Take, for example, the luxury exercise equipment brand Peloton. After an ad critics deemed sexist attracted negative attention on YouTube, the company was reported to have US$1.5 billion ($2 billion) wiped from share value. The ad, viewed 2 million times, showed a woman using her exercise bike, a gift from her partner, to “give a gift back” to him (her “improved” body).
In early 2020, Kentucky Fried Chicken was forced to apologise to consumers for running an ad in Australia that was criticised as objectifying women, after it attracted fierce social media debate. When social media controversies are reported in the wider media, more consumers are exposed to negative perceptions, heightening the debate even further.
Research is now beginning to show the ways in which consumers subvert marketing messages online, drawing attention to some of the negative impacts of marketing and advertising. Research on consumer subversion describes how creative consumers threaten brands by generating their own spoofs of ads, for example, which may then be shared on social media. This is exactly what happened in the case of Peloton.
This happens not just with gender issues, but also with race and ethnicity, disability and ecological sustainability. When consumers turn promotions against firms, finding subversive meaning in ads, it can generate negative word of mouth, leading to adversarial relationships with consumers and ultimately damaging brand equity.

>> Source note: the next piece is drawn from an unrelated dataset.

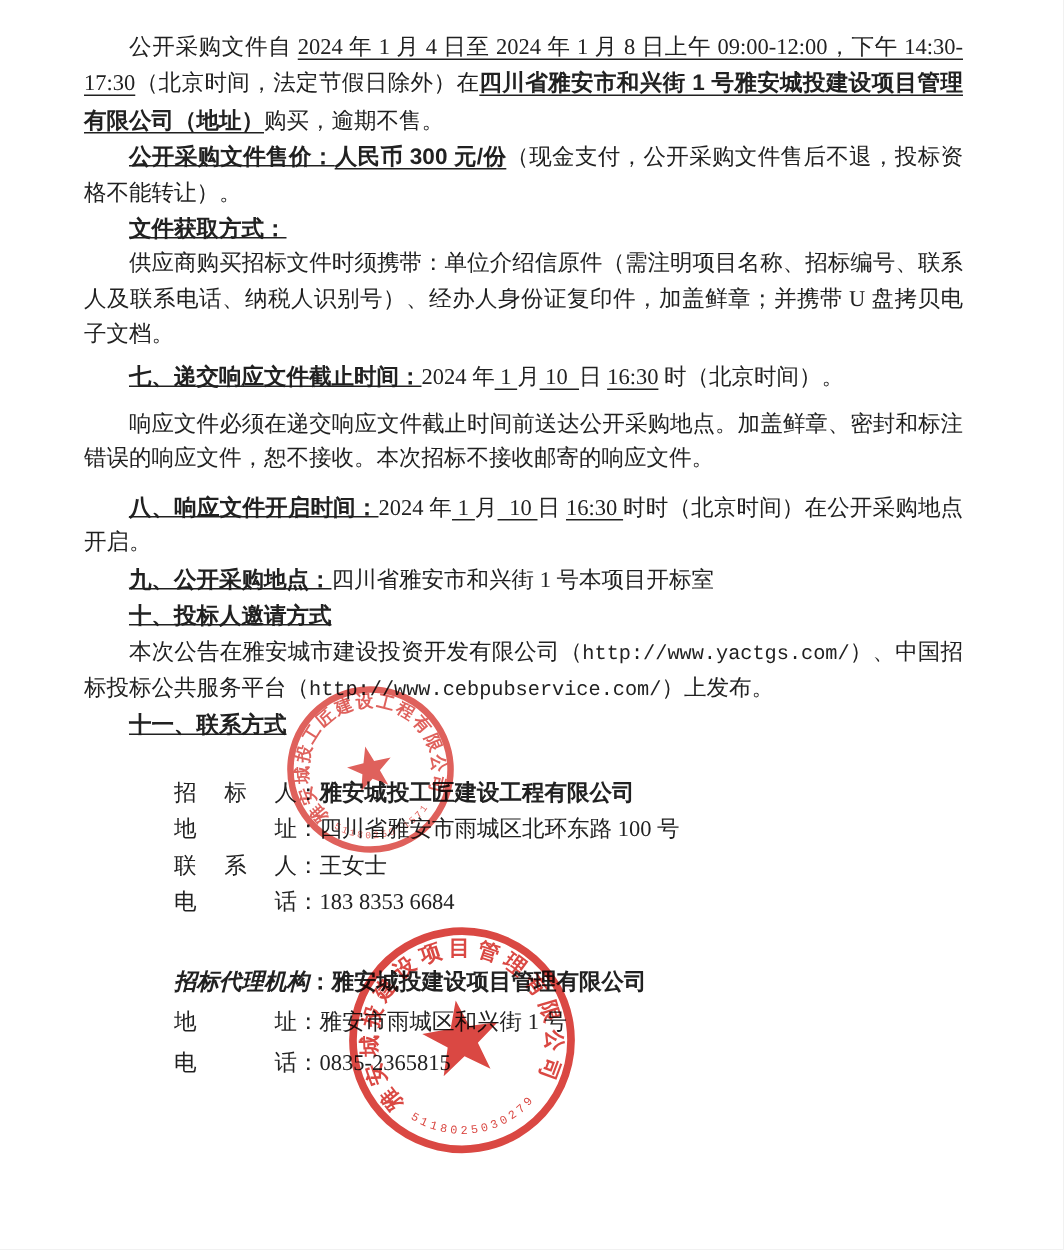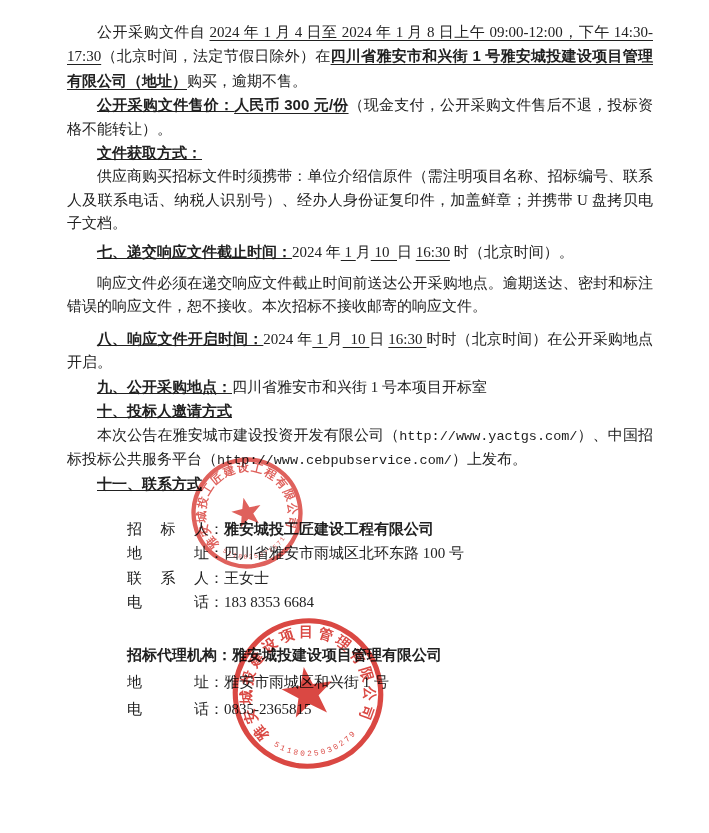"公开采购文件自 2024 年 1 月" .textcol { left: 67px -> 56px }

In our ongoing research at the University of Portsmouth, we are finding that consumers are increasingly voicing outrage online about advertising that offends their social consciousness. They use rhetoric to argue for change in the marketplace and ultimately society. The wider media are often keen to report these social media debates, and when they do it has has an accelerated effect on change.
In this shrewd decision, Pinterest is heading off future controversy. In order to mitigate negative effects and protect their own reputations, we advise that all brands and social media companies consider similar action. Advertisers can begin to understand the issues that consumers see as irresponsible by scanning traditional media coverage of controversial advertising, like the Peloton and KFC examples.
The threat of consumer subversion of advertising means that other social media platforms could eventually follow Pinterest’s example. However, this often depends on the commitment of those in senior levels in these organisations to such issues.
Banning advertisements that promote weight loss, or other products that can be harmful to body image, self worth and mental health, would be beneficial for media companies across the board. Such an approach would prevent short-term negative word of mouth outcomes, and in the longer-term protect brand equity. More importantly it would pave the way for advertising that is responsible as well as profitable.
Hopefully this will lead to a future in which companies are more aware of growing social consciousness and the power consumers have online to make a difference.